• **FRAGMENTO DE TEXTO**:
——

Una cosa es que se ideen nuevas metodologías para, por ejemplo, facilitar un mejor aprendizaje y comprensión de ciertos conceptos matemáticos, lo que sería proponer un cambio en las formas. Y otra muy distinta que el aprendizaje y comprensión de dichos conceptos acabe siendo considerado superfluo, aduciendo que basta con una calculadora de bolsillo para operar con ellos; y que esto es lo que cuenta… En este caso, no se estaría proponiendo solamente un cambio en las formas –el «cómo» se enseña–, sino también en el fondo –el «qué» se enseña.
Accidental o intencionadamente, resultaría entonces que tales innovaciones no solo no se dirigen hacia una mejora del objetivo proclamado, sino que acaban funcionando como un pretexto para hurtarlo. Volviendo a la metáfora, junto con la escalera, estaríamos arrojando también nuestro propio conocimiento de lo que es una escalera. Y aquí aparece lo que denominaremos la pedagogía de la sospecha.

——

• **DATOS MOSTRADOS**:
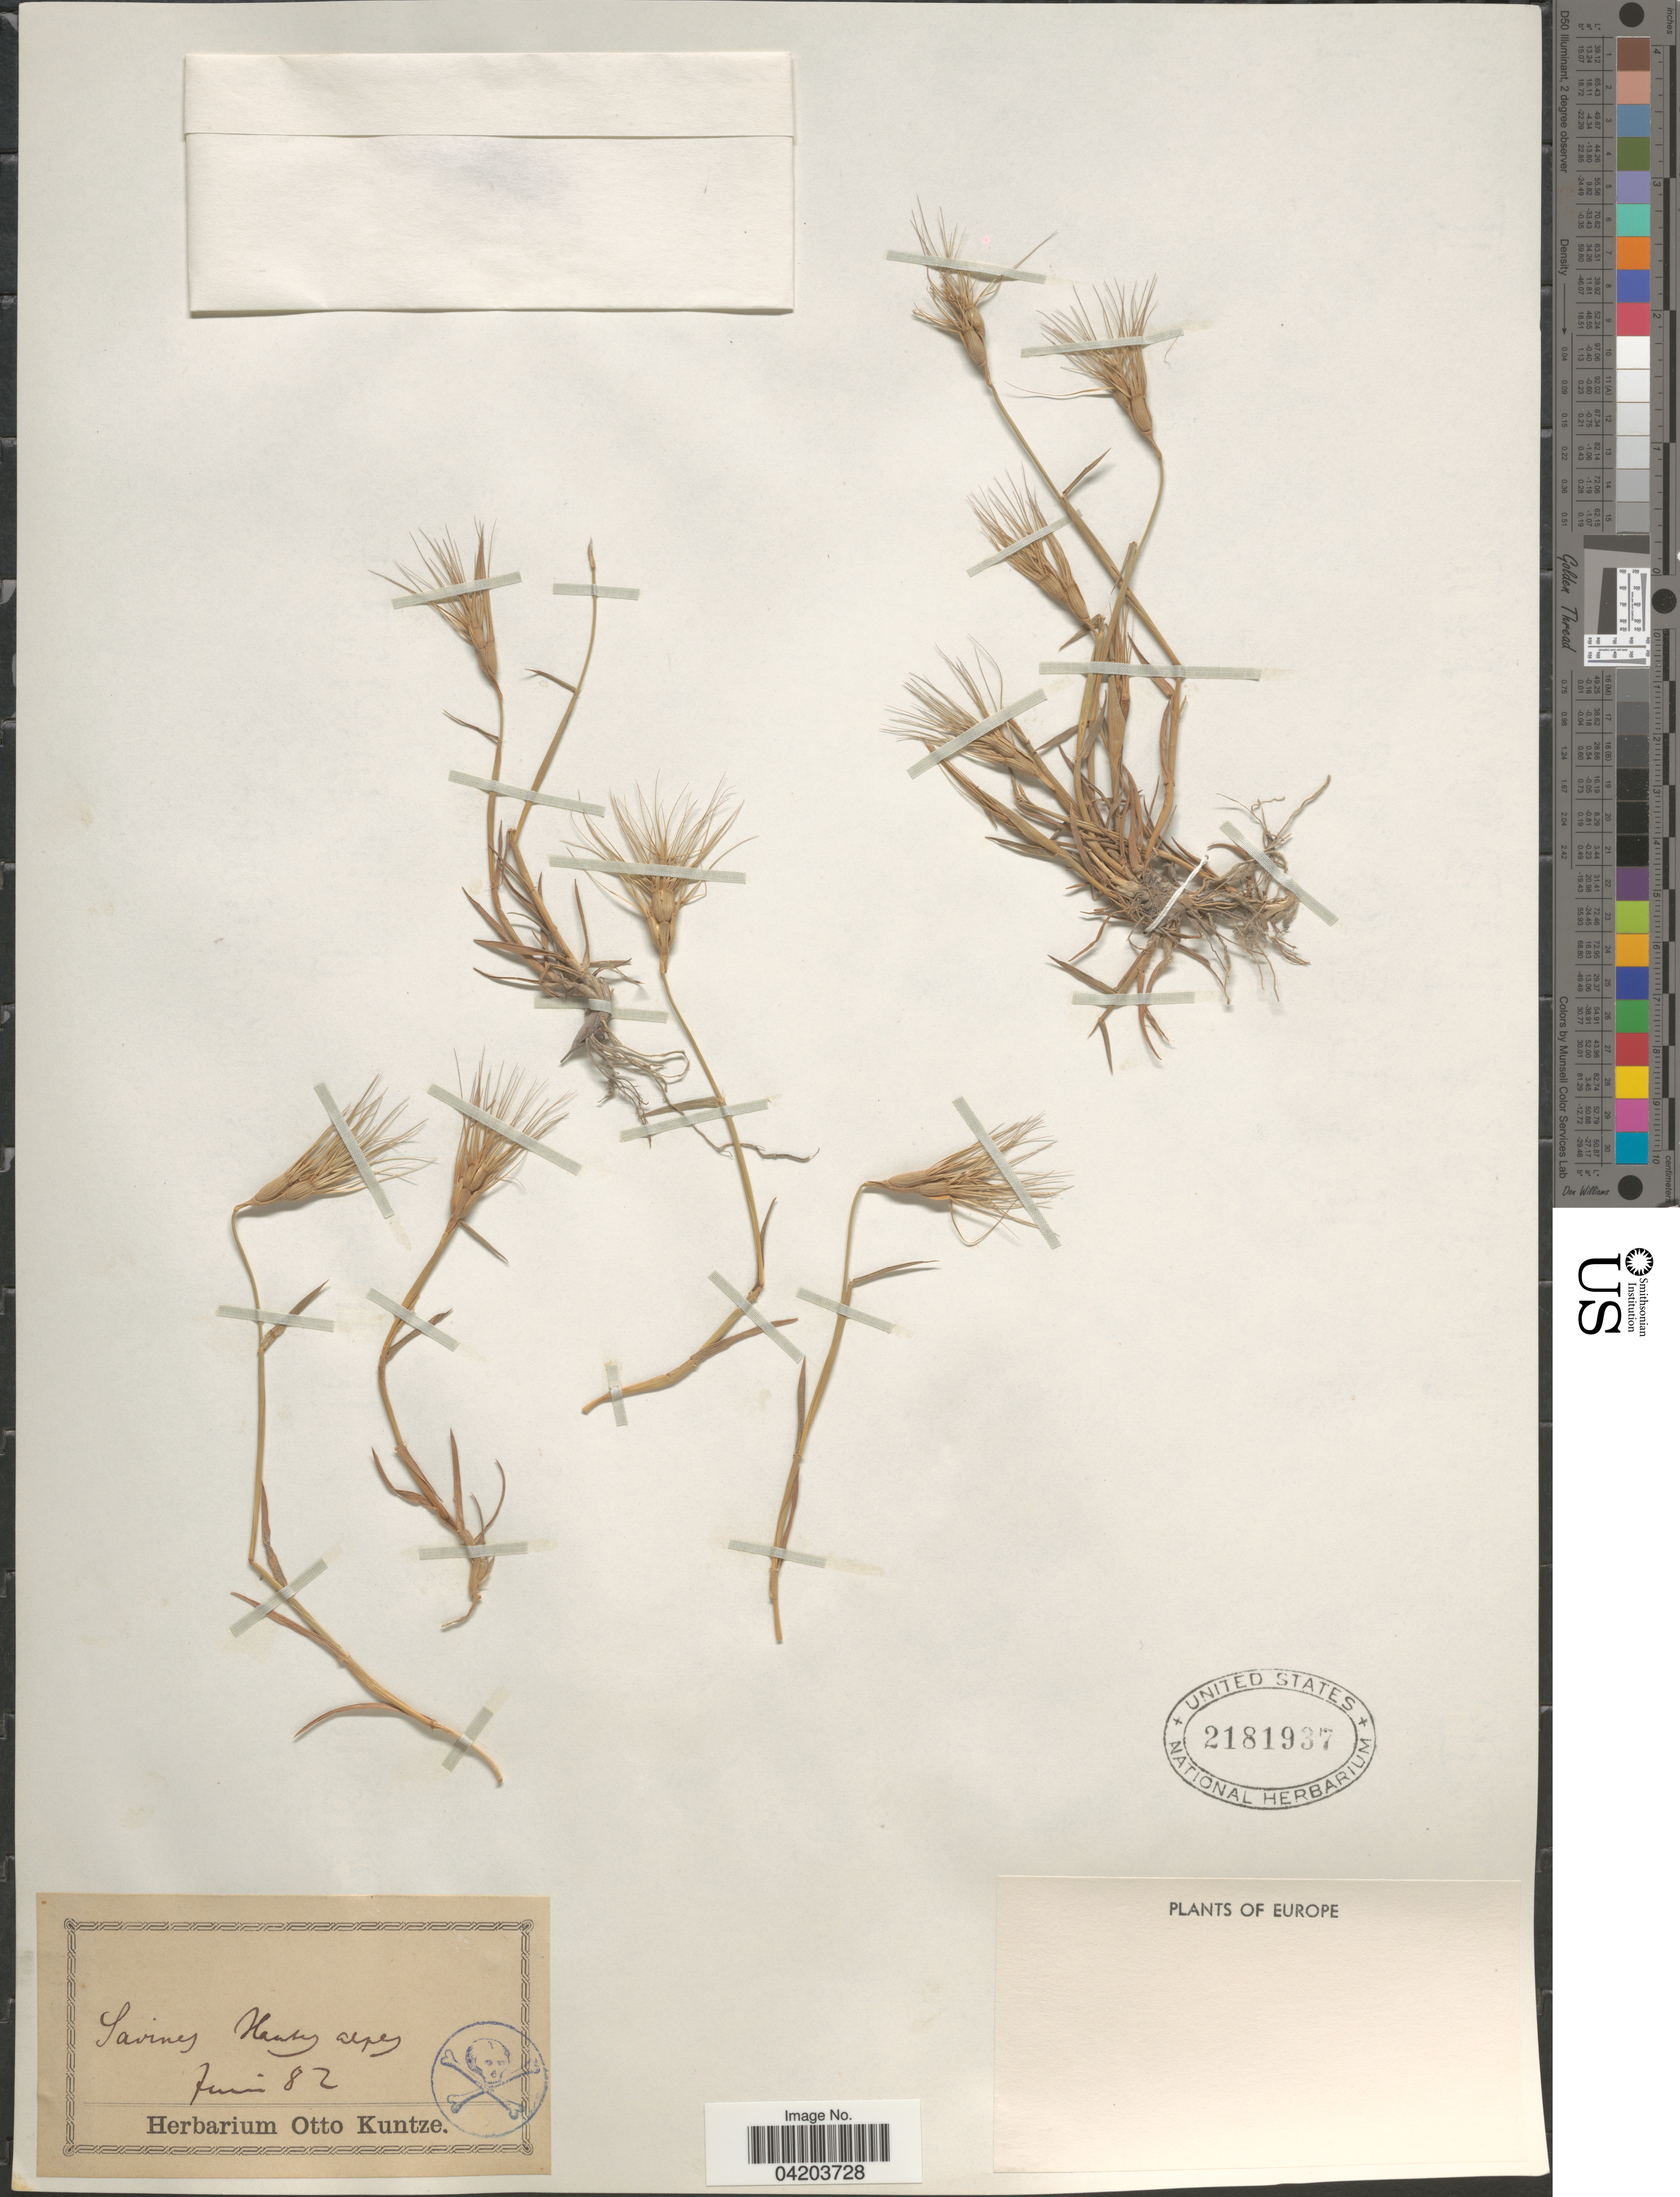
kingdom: Plantae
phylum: Tracheophyta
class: Liliopsida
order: Poales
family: Poaceae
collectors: ex herb. Otto Kuntze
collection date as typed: Transcribed d/m/y: /6/82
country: France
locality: Europe. Savines Hautes alpes.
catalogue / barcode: US 2181937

——

Prosigue el texto sobre las innovaciones en la enseñanza a partir de su última oración.

• **RESPUESTA**:
Una pedagogía de la sospecha que pende, cual espada de Damocles, sobre muchas de las innovaciones educativas puestas en práctica a lo largo de los últimos años. Una sospecha a la cual resulta difícil sustraerse, a poco que reparemos en que más bien parecen apuntar hacia una progresiva banalización del conocimiento, en lugar de facilitar su adquisición. Y que tienden a reemplazar la transmisión de conocimiento por, en el mejor de los casos, la adquisición de habilidades competenciales meramente instrumentales.
Y es también una sospecha que se cierne sobre la visión y la interpretación de esta pedagogía sobre los resultados de sus propias reformas e innovaciones educativas. Más allá de la valoración de algo por la altura moral de sus intenciones, las cosas se miden por sus resultados. Y que estos resultados dejan mucho que desear es clamorosamente evidente. Hay además en ello un consenso social casi tan amplio como en que la educación está en crisis, y que sigue en crisis «a pesar» de las sucesivas reformas e innovaciones. En lo que ya no hay consenso generalizado es en las razones de tan reiterado fracaso y en la atribución de «culpas». Y la sospecha es que el objetivo que se dice perseguir, no sea el que se persigue en realidad.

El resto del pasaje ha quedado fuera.